(Beginning of Task input)
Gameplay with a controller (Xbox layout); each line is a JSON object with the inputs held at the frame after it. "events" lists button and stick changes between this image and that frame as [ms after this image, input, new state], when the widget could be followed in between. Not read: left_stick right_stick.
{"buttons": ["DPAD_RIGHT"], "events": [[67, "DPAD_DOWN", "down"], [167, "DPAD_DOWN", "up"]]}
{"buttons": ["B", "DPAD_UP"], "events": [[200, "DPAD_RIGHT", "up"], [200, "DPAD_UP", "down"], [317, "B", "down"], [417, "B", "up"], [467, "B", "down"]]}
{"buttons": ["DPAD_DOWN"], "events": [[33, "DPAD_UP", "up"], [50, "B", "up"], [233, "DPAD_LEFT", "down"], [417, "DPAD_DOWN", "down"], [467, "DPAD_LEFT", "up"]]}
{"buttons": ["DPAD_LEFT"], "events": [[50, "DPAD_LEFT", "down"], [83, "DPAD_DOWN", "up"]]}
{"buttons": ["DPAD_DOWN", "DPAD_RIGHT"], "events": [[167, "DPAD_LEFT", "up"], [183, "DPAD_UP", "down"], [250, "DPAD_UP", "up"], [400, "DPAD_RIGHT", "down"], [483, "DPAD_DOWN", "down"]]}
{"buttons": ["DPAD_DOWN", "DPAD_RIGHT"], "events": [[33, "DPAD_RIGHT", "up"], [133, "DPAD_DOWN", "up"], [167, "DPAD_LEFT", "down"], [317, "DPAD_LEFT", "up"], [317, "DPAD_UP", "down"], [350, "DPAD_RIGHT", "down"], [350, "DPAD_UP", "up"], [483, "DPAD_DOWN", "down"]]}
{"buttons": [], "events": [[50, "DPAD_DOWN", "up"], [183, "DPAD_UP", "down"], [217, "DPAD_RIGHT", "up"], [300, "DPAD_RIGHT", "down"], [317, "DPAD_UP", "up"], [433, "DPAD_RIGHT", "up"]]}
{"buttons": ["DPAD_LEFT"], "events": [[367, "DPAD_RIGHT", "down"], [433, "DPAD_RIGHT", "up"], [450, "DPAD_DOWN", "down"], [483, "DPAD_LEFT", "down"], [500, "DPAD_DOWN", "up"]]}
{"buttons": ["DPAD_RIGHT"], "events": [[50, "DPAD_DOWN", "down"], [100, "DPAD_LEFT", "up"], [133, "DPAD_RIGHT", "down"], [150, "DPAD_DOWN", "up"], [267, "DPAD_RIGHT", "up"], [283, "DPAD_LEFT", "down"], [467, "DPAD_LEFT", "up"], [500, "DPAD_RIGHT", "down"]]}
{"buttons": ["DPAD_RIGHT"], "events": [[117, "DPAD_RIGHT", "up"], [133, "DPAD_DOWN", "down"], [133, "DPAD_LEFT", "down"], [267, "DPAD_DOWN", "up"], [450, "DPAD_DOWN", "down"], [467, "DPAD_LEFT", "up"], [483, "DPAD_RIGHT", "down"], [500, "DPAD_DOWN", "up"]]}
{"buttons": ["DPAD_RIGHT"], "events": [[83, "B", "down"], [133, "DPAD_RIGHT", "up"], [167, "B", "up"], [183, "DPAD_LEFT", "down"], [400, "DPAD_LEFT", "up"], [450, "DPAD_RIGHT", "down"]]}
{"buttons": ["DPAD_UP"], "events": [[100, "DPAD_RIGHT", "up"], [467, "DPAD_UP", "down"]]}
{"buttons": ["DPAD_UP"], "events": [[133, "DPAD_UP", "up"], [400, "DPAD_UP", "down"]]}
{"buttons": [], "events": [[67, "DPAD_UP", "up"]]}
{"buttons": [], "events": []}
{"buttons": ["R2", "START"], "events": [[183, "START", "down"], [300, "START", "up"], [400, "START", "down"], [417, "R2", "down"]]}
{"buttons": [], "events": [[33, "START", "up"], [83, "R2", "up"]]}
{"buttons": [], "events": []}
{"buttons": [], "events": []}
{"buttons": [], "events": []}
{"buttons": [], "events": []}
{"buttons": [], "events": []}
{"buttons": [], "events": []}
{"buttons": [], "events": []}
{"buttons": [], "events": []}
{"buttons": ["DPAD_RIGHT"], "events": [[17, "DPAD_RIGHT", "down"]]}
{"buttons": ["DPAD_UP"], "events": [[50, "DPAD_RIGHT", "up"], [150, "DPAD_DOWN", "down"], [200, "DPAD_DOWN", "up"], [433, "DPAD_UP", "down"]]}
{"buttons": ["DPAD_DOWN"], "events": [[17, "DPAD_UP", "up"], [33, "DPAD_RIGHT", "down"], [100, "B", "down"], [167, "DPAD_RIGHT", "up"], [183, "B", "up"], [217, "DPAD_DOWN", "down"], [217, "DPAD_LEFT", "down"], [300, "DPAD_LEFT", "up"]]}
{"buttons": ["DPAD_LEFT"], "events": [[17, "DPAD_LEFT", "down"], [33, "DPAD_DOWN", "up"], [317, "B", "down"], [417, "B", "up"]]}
(End of Task input)
▶ **Problem requirements**: Which lines above contain "START"? Show each of them.

▶ **Output below**:
{"buttons": ["R2", "START"], "events": [[183, "START", "down"], [300, "START", "up"], [400, "START", "down"], [417, "R2", "down"]]}
{"buttons": [], "events": [[33, "START", "up"], [83, "R2", "up"]]}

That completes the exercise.